__GOAL OF THE EXERCISE__:
Please list all lines of the material below in which the string "into" occurs.

>>>>

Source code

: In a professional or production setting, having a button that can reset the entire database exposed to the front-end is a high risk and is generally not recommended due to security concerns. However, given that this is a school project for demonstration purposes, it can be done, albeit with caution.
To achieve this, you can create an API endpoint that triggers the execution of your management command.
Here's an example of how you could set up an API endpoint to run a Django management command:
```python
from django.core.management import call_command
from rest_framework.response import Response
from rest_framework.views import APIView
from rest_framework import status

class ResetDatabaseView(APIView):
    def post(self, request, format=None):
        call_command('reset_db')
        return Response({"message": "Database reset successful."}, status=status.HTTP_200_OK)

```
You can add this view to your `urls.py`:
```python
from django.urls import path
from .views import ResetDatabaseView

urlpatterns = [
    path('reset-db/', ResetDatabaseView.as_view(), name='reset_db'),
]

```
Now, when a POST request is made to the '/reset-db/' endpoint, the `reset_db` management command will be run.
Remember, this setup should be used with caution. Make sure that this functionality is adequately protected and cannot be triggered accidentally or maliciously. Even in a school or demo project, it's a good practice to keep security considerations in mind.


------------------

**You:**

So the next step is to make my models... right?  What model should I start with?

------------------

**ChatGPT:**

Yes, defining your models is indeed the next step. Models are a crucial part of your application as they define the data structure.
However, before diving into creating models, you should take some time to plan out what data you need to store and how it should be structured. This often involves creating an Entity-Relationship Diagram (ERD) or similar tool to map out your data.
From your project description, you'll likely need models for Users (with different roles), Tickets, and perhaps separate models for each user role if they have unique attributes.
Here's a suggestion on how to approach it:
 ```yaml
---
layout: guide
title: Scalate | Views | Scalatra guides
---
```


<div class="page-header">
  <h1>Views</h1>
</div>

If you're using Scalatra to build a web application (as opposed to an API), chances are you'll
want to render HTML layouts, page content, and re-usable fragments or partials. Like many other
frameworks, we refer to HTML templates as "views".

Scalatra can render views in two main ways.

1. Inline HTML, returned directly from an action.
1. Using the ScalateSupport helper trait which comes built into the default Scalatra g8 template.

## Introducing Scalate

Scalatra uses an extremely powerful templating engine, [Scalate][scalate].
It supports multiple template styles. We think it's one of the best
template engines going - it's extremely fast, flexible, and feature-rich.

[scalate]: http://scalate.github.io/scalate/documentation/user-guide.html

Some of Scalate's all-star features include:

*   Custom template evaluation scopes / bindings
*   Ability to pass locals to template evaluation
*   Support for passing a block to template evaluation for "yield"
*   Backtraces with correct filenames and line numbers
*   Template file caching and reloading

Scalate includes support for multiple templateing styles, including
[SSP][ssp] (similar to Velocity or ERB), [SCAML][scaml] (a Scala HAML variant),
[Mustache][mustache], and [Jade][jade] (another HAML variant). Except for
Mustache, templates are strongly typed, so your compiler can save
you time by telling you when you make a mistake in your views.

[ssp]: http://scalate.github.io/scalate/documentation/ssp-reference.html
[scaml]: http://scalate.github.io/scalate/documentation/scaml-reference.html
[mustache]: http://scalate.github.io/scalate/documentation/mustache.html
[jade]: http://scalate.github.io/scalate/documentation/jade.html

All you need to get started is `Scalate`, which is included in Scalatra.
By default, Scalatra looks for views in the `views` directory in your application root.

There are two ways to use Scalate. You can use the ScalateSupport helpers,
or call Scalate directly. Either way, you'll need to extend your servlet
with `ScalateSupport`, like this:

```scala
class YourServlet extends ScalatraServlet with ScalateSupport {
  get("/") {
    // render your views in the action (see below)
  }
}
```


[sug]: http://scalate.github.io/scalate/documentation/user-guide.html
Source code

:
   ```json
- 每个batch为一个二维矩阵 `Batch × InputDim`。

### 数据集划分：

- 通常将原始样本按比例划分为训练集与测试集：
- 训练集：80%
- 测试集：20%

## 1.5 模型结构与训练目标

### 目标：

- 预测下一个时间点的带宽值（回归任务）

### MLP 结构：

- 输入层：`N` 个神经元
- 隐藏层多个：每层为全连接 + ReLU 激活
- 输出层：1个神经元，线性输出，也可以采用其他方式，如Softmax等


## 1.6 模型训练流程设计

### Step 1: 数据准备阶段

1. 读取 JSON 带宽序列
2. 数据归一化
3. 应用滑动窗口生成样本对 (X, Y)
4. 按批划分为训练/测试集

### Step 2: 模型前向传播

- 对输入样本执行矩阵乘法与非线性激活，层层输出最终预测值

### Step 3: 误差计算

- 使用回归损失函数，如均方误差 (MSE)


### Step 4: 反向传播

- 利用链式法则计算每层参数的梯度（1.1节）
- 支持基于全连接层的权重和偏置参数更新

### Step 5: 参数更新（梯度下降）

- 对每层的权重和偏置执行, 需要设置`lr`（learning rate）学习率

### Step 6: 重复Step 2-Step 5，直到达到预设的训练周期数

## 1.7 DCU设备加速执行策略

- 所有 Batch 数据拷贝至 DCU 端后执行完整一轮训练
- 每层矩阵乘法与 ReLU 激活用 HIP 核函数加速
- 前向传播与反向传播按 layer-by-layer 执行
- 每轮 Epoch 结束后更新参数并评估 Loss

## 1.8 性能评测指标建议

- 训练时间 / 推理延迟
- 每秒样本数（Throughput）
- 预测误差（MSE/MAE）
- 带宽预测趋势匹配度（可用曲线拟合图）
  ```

<<<<

__WRITTEN RESPONSE__:
However, before diving into creating models, you should take some time to plan out what data you need to store and how it should be structured. This often involves creating an Entity-Relationship Diagram (ERD) or similar tool to map out your data.
1. Using the ScalateSupport helper trait which comes built into the default Scalatra g8 template.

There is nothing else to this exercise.